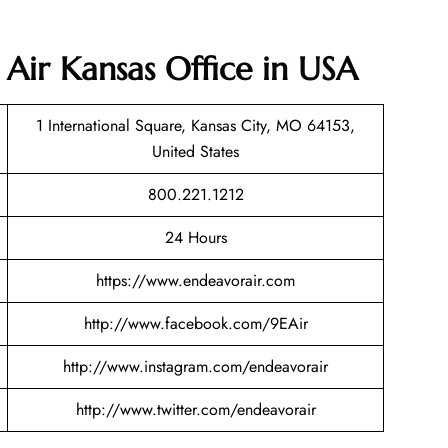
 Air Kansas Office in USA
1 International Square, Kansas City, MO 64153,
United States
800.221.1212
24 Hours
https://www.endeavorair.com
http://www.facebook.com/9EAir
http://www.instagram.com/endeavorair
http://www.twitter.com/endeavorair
++++++++
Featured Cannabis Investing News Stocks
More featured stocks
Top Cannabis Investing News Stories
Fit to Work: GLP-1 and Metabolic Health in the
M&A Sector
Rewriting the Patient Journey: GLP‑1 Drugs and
++++++++
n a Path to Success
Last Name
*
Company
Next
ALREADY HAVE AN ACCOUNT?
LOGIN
++++++++
PROBLEM TO WORK ON: Every line in the data above that contains the word "endeavorair" should be copied.

RESPONSE AREA:
https://www.endeavorair.com
http://www.instagram.com/endeavorair
http://www.twitter.com/endeavorair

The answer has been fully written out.